Logged in. While you are working on the site, your cookie authorization is constantly being checked.
set-cookie: google_authn=user:1390714695:FRxZCSDzox/a5KEGXXXXXXX5TYGIYZrRf=It is constantly being updated, 1390714695 - the time when the cookie expires. It is constantly updating the current time + {GoogleAuthCookieLife 600} from the apache config. You can say this time of inactivity on the page. departed for 10 minutes - log in again.

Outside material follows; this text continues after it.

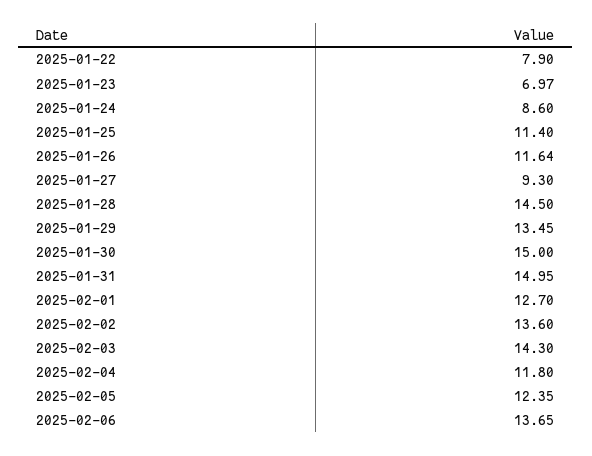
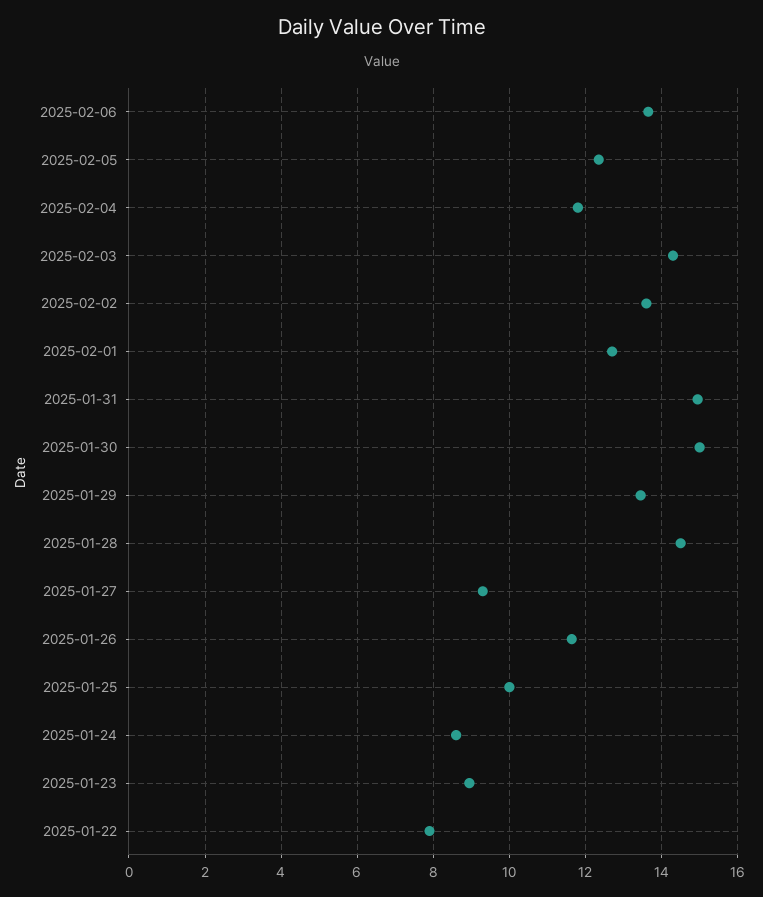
2025-01-23: 6.97 -> 9
2025-01-25: 11.4 -> 10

And the second point. The one-time password you entered does not last forever. In general, the term is 1 minute and that’s it. But using the parameter
GoogleAuthEntryWindow 3, you can expand the "time window" of the password.

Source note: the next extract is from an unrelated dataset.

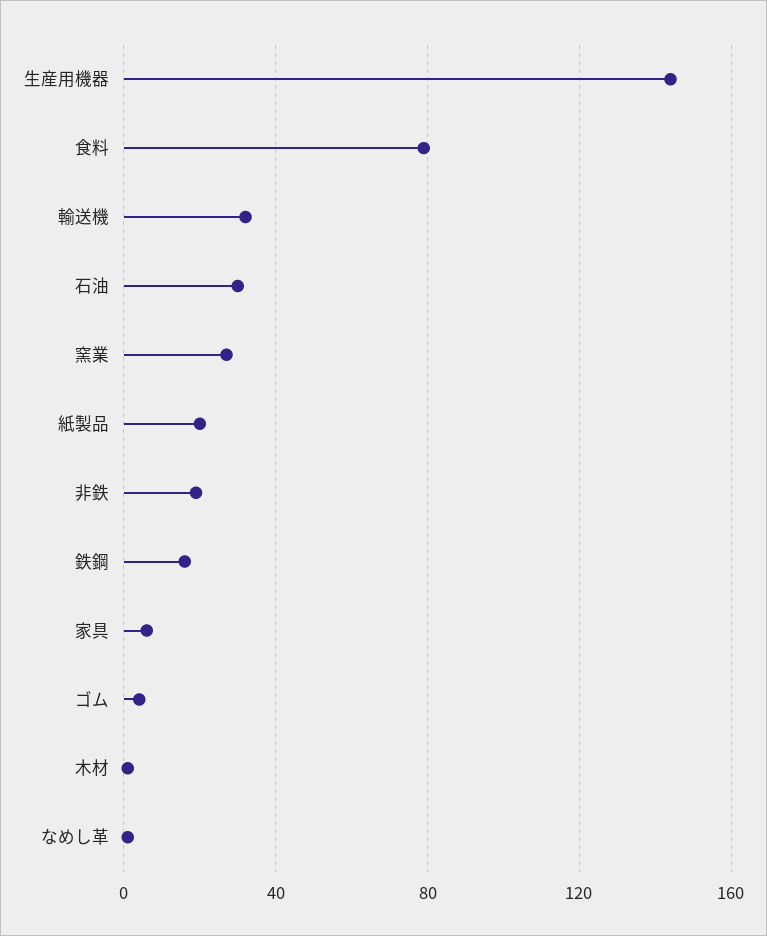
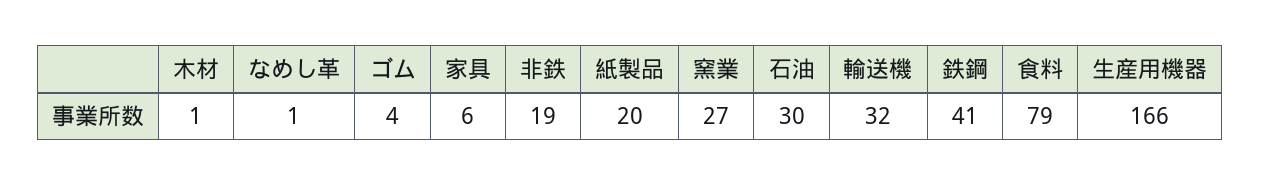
生産用機器: 145 -> 166
鉄鋼: 15 -> 41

The point is that google-authenticator-apache-module can generate, in addition to the current password, GoogleAuthEntryWindow passwords before and after, this is done so that if the clock on your mobile and the clock on the server do not match, you can still log in.
You can do the same so that your one-time password goes through authorization longer, this will allow you to keep authorization “passed” longer;
And finally, a piece of the log from apache:
[Sun Jan 20 09:01:49 2014] [error] [client 1.2.3.4] **** COOKIE AUTH at T=1390714549, referer: https://www.mydomain.com/
[Sun Jan 20 09:01:49 2014] [error] [client 1.2.3.4] Cookie auth is DECLINED, referer: https://www.mydomain.com/
[Sun Jan 20 09:01:49 2014] [error] [client 1.2.3.4] **** PW AUTH at T=1390714549 user "my_user", referer: https://www.mydomain.com/
[Sun Jan 20 09:01:49 2014] [error] [client 1.2.3.4] getUserSecret with username "my_user", referer: https://www.mydomain.com/
[Sun Jan 20 09:01:49 2014] [error] [client 1.2.3.4] OPENING FILENAME /etc/httpd/ga_auth/my_user, referer: https://www.mydomain.com/
[Sun Jan 20 09:01:49 2014] [error] [client 1.2.3.4] Comparing Authentication @ T=46017151 Code=475002 "332994" vs. "475002", referer: https://www.mydomain.com/
[Sun Jan 20 09:01:49 2014] [error] [client 1.2.3.4] Comparing Authentication @ T=46017151 Code=87841 "332994" vs. "087841", referer: https://www.mydomain.com/
[Sun Jan 20 09:01:49 2014] [error] [client 1.2.3.4] Comparing Authentication @ T=46017151 Code=627132 "332994" vs. "627132", referer: https://www.mydomain.com/
[Sun Jan 20 09:01:49 2014] [error] [client 1.2.3.4] Comparing Authentication @ T=46017151 Code=332994 "332994" vs. "332994", referer: https://www.mydomain.com/
[Sun Jan 20 09:01:49 2014] [error] [client 1.2.3.4] Created cookie expires 1390715149 hash is sEFQLm92bSI= Cookie: google_authn=my_user:1390715149:sEFQLm92bSI=, referer: https://www.mydomain.com/
Gradually, or rather, once a minute, lines of the type
Comparing Authentication @ T=46017151 Code=87841 "332994" vs. will be reduced until there is only a line with your password, and after a minute - the authorization is over.